** Opening Exercise data block **

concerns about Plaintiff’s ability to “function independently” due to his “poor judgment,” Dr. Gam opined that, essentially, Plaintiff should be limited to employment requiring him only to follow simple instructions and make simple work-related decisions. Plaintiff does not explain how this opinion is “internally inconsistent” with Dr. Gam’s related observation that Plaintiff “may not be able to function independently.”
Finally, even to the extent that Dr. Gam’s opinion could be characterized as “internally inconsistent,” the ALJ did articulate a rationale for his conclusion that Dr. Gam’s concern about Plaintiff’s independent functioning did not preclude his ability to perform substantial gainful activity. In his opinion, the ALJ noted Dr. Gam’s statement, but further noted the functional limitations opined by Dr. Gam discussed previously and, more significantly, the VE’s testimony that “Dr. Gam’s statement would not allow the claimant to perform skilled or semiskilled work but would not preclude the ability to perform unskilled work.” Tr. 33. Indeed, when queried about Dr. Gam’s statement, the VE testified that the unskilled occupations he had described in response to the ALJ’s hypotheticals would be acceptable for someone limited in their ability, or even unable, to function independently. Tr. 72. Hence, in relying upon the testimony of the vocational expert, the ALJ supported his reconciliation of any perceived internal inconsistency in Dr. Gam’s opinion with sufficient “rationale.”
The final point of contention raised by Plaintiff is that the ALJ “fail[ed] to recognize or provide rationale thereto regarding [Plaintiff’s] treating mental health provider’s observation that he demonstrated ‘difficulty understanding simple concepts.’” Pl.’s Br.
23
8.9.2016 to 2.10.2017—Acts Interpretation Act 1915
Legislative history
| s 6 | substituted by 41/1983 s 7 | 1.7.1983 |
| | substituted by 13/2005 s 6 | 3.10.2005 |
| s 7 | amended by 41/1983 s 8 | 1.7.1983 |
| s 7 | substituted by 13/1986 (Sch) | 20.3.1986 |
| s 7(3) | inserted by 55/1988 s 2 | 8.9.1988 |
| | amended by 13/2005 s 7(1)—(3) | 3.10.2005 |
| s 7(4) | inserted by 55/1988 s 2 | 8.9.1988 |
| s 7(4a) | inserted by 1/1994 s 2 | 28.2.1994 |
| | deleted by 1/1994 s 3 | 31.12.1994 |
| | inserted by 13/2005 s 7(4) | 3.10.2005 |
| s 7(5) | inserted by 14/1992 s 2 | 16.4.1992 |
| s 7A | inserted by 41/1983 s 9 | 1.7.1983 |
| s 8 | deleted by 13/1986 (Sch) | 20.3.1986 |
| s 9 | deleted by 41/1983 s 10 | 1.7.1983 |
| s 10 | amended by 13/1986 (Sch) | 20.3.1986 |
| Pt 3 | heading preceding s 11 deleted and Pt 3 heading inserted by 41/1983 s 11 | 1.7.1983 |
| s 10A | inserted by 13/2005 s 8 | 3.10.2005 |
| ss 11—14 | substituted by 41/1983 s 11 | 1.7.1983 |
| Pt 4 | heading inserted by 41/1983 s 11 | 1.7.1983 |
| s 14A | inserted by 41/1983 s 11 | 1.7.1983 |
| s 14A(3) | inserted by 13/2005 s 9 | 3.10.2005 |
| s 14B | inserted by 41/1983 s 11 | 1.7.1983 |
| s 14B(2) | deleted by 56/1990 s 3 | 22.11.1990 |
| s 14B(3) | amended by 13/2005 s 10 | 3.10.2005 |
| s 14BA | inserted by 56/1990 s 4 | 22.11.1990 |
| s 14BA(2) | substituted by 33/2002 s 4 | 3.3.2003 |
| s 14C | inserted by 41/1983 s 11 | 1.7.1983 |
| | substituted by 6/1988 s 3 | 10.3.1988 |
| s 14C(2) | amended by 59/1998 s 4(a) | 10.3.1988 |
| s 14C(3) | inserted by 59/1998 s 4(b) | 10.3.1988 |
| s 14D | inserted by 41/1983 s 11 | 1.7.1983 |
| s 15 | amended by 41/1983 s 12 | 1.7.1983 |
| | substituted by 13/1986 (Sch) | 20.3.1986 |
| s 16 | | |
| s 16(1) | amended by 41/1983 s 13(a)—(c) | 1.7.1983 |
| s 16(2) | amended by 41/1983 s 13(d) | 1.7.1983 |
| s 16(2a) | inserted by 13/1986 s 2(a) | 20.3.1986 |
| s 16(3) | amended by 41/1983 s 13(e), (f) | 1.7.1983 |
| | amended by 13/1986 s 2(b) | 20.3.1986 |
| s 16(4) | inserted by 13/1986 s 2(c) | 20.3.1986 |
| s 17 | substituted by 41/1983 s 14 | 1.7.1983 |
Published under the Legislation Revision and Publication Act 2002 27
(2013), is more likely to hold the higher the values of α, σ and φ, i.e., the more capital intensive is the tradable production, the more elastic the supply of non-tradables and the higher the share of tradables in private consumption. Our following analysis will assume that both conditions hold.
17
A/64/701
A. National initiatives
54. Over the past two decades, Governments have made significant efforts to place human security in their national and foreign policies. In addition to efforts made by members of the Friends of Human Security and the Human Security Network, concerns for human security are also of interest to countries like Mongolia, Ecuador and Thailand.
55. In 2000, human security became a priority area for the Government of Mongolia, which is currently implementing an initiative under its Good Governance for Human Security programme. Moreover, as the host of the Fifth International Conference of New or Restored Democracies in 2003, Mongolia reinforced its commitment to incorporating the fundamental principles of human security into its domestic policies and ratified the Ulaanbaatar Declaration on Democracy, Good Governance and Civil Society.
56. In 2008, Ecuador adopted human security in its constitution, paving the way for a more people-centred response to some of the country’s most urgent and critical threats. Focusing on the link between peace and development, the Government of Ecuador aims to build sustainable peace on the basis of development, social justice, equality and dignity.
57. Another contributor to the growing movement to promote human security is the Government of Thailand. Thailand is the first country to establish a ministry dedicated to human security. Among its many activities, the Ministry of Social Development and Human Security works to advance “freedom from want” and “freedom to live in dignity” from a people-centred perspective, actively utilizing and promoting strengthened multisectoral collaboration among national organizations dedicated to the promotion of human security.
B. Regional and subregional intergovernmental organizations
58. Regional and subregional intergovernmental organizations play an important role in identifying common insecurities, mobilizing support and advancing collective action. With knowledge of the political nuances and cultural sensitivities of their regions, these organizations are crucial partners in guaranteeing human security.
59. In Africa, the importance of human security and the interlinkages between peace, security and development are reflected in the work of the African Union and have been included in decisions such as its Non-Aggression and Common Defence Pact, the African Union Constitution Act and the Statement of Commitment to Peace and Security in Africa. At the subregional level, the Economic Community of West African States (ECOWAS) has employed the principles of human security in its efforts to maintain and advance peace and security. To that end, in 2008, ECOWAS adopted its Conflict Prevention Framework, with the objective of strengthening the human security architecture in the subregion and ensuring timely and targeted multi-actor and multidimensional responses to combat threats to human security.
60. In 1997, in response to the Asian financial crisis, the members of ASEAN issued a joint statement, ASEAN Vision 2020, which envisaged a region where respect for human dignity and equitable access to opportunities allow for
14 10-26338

** Closing Exercise data block **

About this exercise: Each line that holds the string "substituted" counts once. Give the total for the listing and nothing else.

Exercise response: 8